The sisters were warring. Val was angry. The tension was palpable.
Heck, I was the only one who managed to appear serene and the only reason for that was because I was the only one who’d had the good sense to stop at the bar and get a good snootful before our table was called.
It happens. I mean, we can’t all be as happy as Jon & Kate Gosselin.
The difference these days is disgruntled family members can e-scape to places that make them feel loved and important.
Places full of total strangers using fictitious names!
I admit the only time Val and I halt our ceaseless gazing at our electronic devices is to admonish our children to halt their ceaseless gazing at their electronic devices.
But she and I would never dream of using our phones in any dining situation. Like so many parents, we’re trying to set a good example. It seems to be understood by the 14 year old. She’s yet to push back on the policy.
How that’ll work with Lucy, 8, remains to be seen.
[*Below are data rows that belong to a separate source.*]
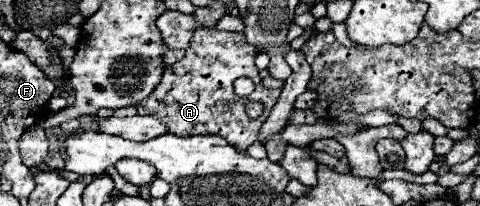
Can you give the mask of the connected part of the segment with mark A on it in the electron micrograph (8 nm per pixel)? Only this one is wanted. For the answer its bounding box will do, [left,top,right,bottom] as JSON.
[137,29,281,151]

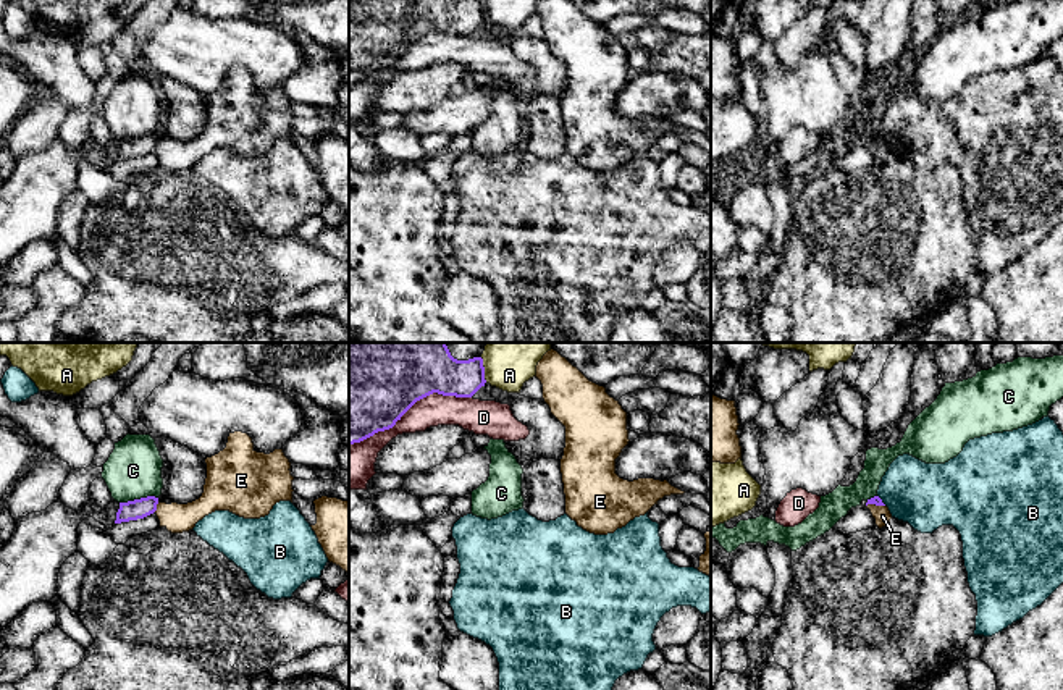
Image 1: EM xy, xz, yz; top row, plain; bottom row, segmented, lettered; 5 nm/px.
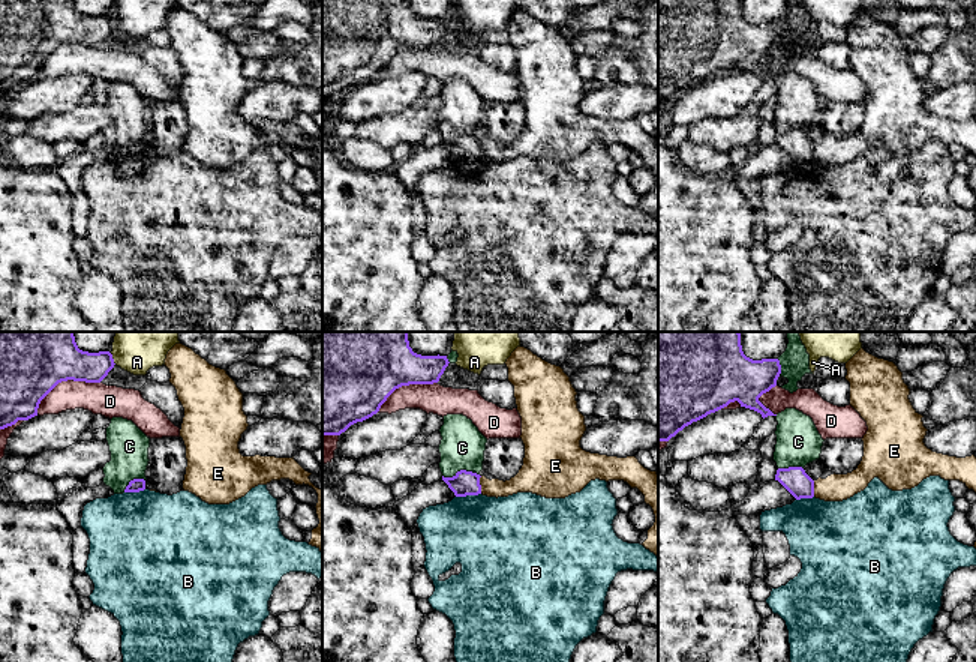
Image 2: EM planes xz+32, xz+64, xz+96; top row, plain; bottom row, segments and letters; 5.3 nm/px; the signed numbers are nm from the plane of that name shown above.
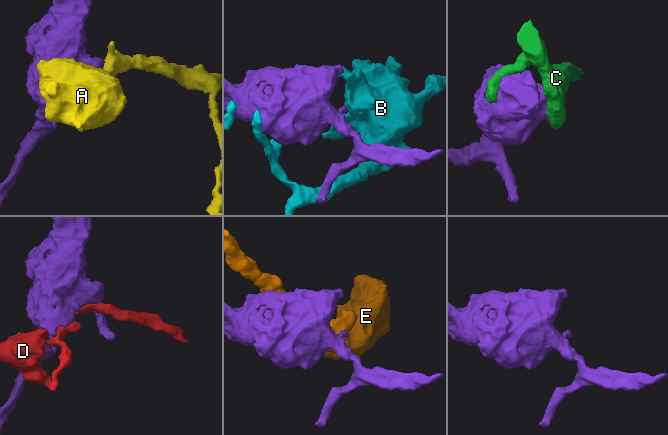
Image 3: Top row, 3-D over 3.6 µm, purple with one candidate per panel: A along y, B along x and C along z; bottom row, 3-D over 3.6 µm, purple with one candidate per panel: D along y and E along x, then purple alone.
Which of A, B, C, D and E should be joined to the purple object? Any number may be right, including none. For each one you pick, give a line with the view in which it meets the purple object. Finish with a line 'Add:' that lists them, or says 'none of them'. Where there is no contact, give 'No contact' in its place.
Add: none of them

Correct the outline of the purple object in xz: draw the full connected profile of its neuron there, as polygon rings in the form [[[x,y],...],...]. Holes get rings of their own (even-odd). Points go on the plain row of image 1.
[[[349,0],[349,82],[393,66],[417,39],[433,31],[472,36],[485,21],[483,0]]]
After all, she’s the one who when we tell her she can’t have dessert reacts like young Damien Thorn does in “The Omen” when his parents try to take him to church.
What do these people — children and parents — have in common?
The only thing I can figure is a desire to feel important, to feel needed.
Our lives become appreciably more balanced and sane the instant we realize our jobs aren’t nearly as important as we think they are.
Of course, that’s easy for me to say.
I haven’t taken what I consider a really important phone call since the mechanic called and said, sorry, my car wouldn’t be ready ’til 2 p.m. and I had a 1 p.m. tee time and my clubs were in the trunk.
So I can’t pretend to know what it’s like to be truly important.
Still, I’ll never understand how so many people allow the need to appear important usurp the need to be loved.
Because each and every one of us has the opportunity to be truly important in ways that matter most.
Just don’t be disappointed if it’s only to the person you’re asking to pass you the salt.